Cursus gedichten verbeteren #98

Welkom bij de achtennegentigste aflevering van onze gedichtencursus. We gaan de honderd halen! Vandaag staat er een gedicht op het programma met een politieke ondertoon, dat grondig op de schop moet. Zien jullie meteen waarom?

ik ben de tijdgeest, die schrijft

mijn mededelingen aan de mensheid, aan jullie, aan jou
mijn lippen trechteren een stem die ooit iets stichten wou

treinladingen arbeiders glijden automatisch de stad in
onder schaduwloze bruggen door, met plastic glimlachen
die loslaten in de ruiten. Autoriteit is een stem die door hen heen spreekt om af te dwingen dat er iets gebeurt, voor hun persoonlijke ontwikkeling.

een zakgeldverhoging, een cursus mindfulness, verantwoordelijkheid.
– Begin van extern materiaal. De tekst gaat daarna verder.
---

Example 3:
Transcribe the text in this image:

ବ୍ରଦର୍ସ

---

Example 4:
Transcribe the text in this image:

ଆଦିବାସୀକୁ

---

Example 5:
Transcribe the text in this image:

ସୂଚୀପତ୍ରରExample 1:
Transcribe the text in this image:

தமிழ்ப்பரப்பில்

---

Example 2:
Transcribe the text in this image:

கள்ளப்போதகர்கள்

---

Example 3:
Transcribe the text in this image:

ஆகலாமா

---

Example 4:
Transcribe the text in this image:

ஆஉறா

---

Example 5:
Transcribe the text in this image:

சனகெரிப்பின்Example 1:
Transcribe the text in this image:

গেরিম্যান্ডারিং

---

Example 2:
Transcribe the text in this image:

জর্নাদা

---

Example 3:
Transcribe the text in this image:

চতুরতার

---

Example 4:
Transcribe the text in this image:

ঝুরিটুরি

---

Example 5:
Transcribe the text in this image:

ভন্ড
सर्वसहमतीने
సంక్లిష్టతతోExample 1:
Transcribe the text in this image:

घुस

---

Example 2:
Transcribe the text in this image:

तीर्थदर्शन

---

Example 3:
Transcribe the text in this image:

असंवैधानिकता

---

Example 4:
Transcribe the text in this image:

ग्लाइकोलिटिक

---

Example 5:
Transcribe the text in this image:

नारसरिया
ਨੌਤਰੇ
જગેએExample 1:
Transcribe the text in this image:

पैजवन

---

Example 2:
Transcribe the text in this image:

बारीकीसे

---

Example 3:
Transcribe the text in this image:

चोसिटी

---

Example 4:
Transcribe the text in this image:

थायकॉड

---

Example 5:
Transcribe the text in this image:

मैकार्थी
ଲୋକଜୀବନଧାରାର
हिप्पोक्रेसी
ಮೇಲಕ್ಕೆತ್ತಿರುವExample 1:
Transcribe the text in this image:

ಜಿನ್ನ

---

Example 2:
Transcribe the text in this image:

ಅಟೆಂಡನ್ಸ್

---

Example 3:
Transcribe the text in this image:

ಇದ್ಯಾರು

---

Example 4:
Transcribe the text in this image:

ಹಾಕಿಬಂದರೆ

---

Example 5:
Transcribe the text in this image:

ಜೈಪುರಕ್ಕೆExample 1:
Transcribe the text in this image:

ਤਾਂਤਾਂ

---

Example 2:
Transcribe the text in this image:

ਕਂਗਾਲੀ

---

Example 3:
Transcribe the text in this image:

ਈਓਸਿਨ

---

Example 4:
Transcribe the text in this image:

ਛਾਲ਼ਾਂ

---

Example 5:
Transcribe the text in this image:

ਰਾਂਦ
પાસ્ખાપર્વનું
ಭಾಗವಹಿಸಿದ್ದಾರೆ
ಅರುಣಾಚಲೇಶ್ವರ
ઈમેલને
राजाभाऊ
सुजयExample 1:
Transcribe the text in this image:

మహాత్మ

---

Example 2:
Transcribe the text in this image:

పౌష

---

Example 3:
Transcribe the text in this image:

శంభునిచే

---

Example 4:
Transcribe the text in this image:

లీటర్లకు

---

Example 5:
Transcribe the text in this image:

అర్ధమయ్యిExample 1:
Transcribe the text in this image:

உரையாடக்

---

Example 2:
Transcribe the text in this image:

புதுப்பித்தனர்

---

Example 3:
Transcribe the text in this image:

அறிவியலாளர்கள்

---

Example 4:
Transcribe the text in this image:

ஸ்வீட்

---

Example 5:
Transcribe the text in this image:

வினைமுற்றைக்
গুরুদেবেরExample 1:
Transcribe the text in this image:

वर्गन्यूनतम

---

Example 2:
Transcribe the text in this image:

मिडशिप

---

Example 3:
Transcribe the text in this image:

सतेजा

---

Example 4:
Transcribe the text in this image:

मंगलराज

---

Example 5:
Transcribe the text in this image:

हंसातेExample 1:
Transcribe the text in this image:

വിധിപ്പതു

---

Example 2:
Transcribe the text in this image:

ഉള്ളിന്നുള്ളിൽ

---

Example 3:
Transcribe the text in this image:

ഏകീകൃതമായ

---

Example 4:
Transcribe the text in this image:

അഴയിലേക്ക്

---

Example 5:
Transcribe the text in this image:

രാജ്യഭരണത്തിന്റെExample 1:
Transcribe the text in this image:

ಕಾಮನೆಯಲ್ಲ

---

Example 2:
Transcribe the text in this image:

verantwoordelijkheid is een louterende inbeelding

alles is motief, en daar groeit het reddende ook

ik rol me in de tijd en fluister de waarde van het gewezene in uitgestorven talen.

Magdalena komt zo langs om te vrijen
ik bedenk haar in het vuur van de dageraad
maak van haar een gevaar

Waar te beginnen in deze bouwval? Laten we de overbodige droge abstracte beweringen schrappen, net als het Hölderlincitaat dat hier niks te zoeken heeft. Het gaat om de zinbeleving in werk en dat mag mooier, poëtischer worden uitgedrukt. Laten we voor de grap iets van Herman Gorter lezen.

De arbeiders alleen. In hunne Raden.
Want alleen zijn zij niets, de arme arbeiders,
Maar in hun Raden zijn zij Alles, Alles.
In hun bedrijven maken zij de Raden,
En deze nemen den geheelen Arbeid,
Op heel de aard’ aan zich, aan zich alleen.
De arbeiders alleen in hunne Raden.

De arbeiders alleen in hunne Raden!
Want zij zijn het, die d’ Eenheid brenge’ op aarde,
De Eenheid aller menschen en de Vrijheid
Van ieder door de samenwerking aller,
En dus ’t geluk aller menschen op d’ aarde.
De arbeiders alleen. Hen, hen alleen.

Tsja. Magdalena associeert met Maria Magdalena, we denken aan Jezus en zien haar zitten aan het graf van onze zingeving, of in het niet-canonieke evangelie van Philip in een liefdesrelatie met Jezus. Van elkaar een gevaar maken is ons nieuwe copingmechanisme. Minder poëtisch is dat ‘iemand toelaten’ of ‘jezelf kwetsbaar maken’. Het verschil tussen die uitdrukkingen illustreert wat poëzie doet.

Ik wil de treinladingen arbeiders beter zien (en weg met de smakeloze associatie met de vernietigingstreinen van de Nazis); de metafoor van de plastic glimlachen moet preciezer. Wat wil het gedicht nou zeggen? Dat alle arbeiders een nepleven leiden, als horigen in een hiërarchie waarop ze hun autoriteitsbehoefte projecteren? Dat sterker uitwerken, en weg met kitsch als ik rol me in de tijd of de waarde van het gewezene. Ik zeg het niet vaak maar hier geldt het credo show, don’t tell.

Laat ons zo te werk gaan, arbeiders van het woord. We maken het beeld van de postlaborale zinvulling (excuseer dat vreselijke neologisme) lyrisch.

jezus twittert vanuit de stiltecoupé

een trein vol bewustzijnen rijdt
door het platteland en de wind
huilt rond de bovenleiding

droog ligt de polder en humorloos
iedereen is zo belangrijk op het werk
al dat werk, o o o al het werk

al die verantwoordelijkheden
al die waardigheden al die salarissen
al die beloftes van ongenaakbaarheid

al die persoonlijke ontwikkelingen
al die bevrijdingen van elkaar
vergeef het hun, vergeef het hun

ik ben op weg naar Magdalena
vader, maak van haar een gevaar

Klopt dit? Is existentiële onzekerheid alleen uit te houden wanneer we ons radicaal kwetsbaar maken, omdat we dan het centrum verliezen waar het noodlot zal toeslaan? Wat denken jullie Schrijven jullie een poëtische respons of onverbloemd commentaar?